Quiroga will return to Las Vegas later this year to compete in his first 26.2-mile race. The three-time NASCAR Mexico Toyota Series champion will compete on foot in the Rock ‘n’ Roll Marathon on Nov. 17.
This will be the first race of this distance for Quiroga, who was invited on behalf of OtterBox, one of the sponsors this season of his No. 77 Red Horse Racing Toyota Tundra.
NASCAR Camping World Truck Series, Etc.
More moonlighting for drivers on their off weekend from the truck series continues this week as James Buescher, Dakoda Armstrong and Bryan Silas will compete in Saturday’s NASCAR Nationwide Series Kansas Lottery 300 at Kansas Speedway. … ARCA competitor Mason Mingus has announced plans to compete at Talladega Superspeedway in a truck entered by Win-Tron Racing. Mingus will also compete in races at Phoenix and Homestead.
Busy Weekend With Wins For Hill, Lia, Pursley, Seuss, Vilariño
Nineteen-year-old Austin Hill scored his first win in the NASCAR K&N Pro Series East with a victory at Dover International Speedway on Friday. Dylan Kwasniewski, who led the championship standings by 40 points two races ago, was sidelined early by electrical issues and ended up 29th. He now leads Brett Moffitt by five points heading into the finale at Road Atlanta on Oct. 18.

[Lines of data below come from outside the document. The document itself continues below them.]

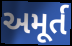
અમૂર્ત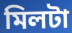
মিলটা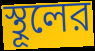
স্থূলেরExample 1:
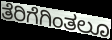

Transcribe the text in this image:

ತೆರಿಗೆಗಿಂತಲೂ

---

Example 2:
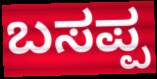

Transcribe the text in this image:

ಬಸಪ್ಪ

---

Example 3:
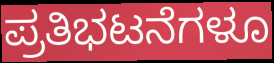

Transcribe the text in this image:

ಪ್ರತಿಭಟನೆಗಳೂ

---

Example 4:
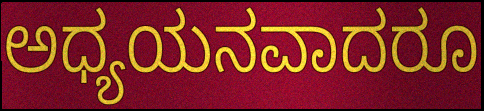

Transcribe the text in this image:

ಅಧ್ಯಯನವಾದರೂ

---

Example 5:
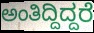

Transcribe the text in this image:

ಅಂತಿದ್ದಿದ್ದರೆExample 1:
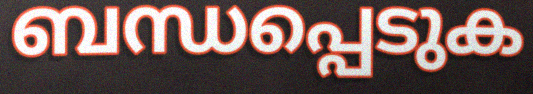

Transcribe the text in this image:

ബന്ധപ്പെടുക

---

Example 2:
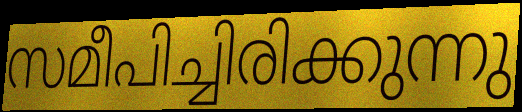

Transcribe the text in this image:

സമീപിച്ചിരിക്കുന്നു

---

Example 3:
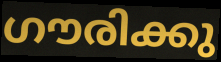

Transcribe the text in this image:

ഗൗരിക്കു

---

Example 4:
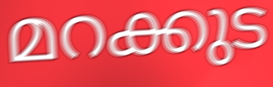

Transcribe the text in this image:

മറക്കുട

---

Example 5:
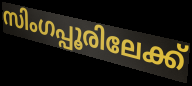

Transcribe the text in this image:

സിംഗപ്പൂരിലേക്ക്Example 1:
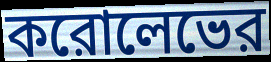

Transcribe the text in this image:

করোলেভের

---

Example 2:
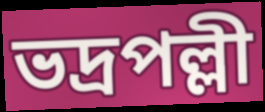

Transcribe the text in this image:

ভদ্রপল্লী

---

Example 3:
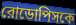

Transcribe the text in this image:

রোডোপিসকে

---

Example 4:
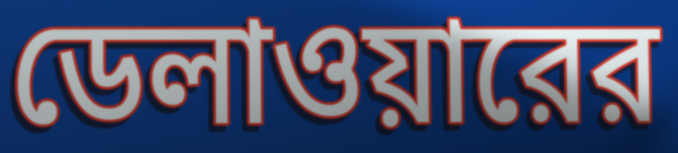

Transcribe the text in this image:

ডেলাওয়ারের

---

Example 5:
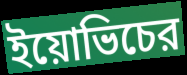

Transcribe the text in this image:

ইয়োভিচের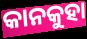
କାନକୁହାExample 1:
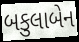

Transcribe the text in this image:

બકુલાબેન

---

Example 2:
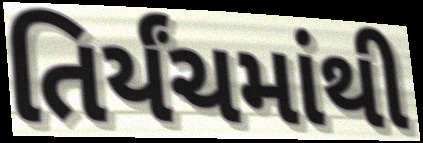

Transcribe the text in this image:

તિર્યંચમાંથી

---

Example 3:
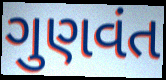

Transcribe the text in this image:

ગુણવંત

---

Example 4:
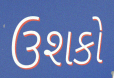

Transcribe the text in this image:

ઉશકો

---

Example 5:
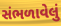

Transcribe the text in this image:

સંભળાવેલું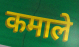
कमालेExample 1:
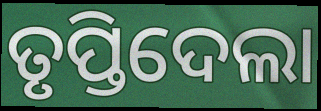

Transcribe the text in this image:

ତୃପ୍ତିଦେଲା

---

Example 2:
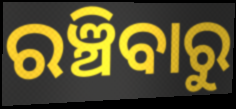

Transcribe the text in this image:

ରଞ୍ଚିବାରୁ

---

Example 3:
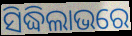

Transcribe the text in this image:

ସିଦ୍ଧିଲାଭରେ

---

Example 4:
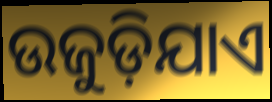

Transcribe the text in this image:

ଉଜୁଡ଼ିଯାଏ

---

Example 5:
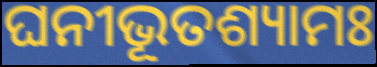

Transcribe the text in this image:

ଘନୀଭୂତଶ୍ୟାମଃ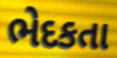
ભેદકતા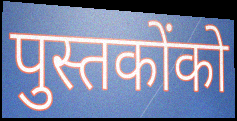
पुस्तकोंको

In the NASCAR Whelen Modified Tour, Donny Lia dominated at Stafford (Conn.) Motor Speedway on Sunday. Ryan Preece carried a 41-point lead over second-place finisher Doug Coby into the race and had an opportunity to clinch his first tour title, but with a 17th-place finish his advantage over Coby is down to 26 points. The tour closes out the season on Oct. 20 at Thompson (Conn.) Speedway.

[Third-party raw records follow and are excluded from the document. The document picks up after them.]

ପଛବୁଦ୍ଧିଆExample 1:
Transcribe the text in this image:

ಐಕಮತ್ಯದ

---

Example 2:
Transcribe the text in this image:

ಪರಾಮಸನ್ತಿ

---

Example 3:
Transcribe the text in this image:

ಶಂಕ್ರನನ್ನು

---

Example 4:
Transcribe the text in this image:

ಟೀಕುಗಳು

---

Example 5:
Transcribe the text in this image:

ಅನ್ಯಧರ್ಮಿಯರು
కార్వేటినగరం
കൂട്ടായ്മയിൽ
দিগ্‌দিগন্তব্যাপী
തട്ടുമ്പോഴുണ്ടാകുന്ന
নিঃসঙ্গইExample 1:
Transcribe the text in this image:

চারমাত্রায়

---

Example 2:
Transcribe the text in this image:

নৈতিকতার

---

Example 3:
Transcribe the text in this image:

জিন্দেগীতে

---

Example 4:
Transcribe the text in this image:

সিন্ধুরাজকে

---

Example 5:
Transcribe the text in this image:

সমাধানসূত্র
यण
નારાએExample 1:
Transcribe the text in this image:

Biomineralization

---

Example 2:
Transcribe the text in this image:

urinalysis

In the NASCAR K&N Pro Series West, Greg Pursley netted his fourth victory of the season with win at NAPA Speedway in Albuquerque, N.M., on Saturday and moved to second in the standings. Derek Thorn, who finished second, holds a 20-point lead in the standings with three races remaining.
Andy Seuss took the win in NASCAR Whelen Southern Modified action at Caraway Speedway on Saturday. Second-place finisher George Brunnhoelzl III extended his lead in the points to 30 over Kyle Ebersole with two races remaining.
Ander Vilariño returned to Victory Lane and moved a step closer to a second straight NASCAR Whelen Euro Series championship. He picked up his seventh win of the season over the weekend in the first Elite Division race at Autodromo di Monza. He now leads by 38 points.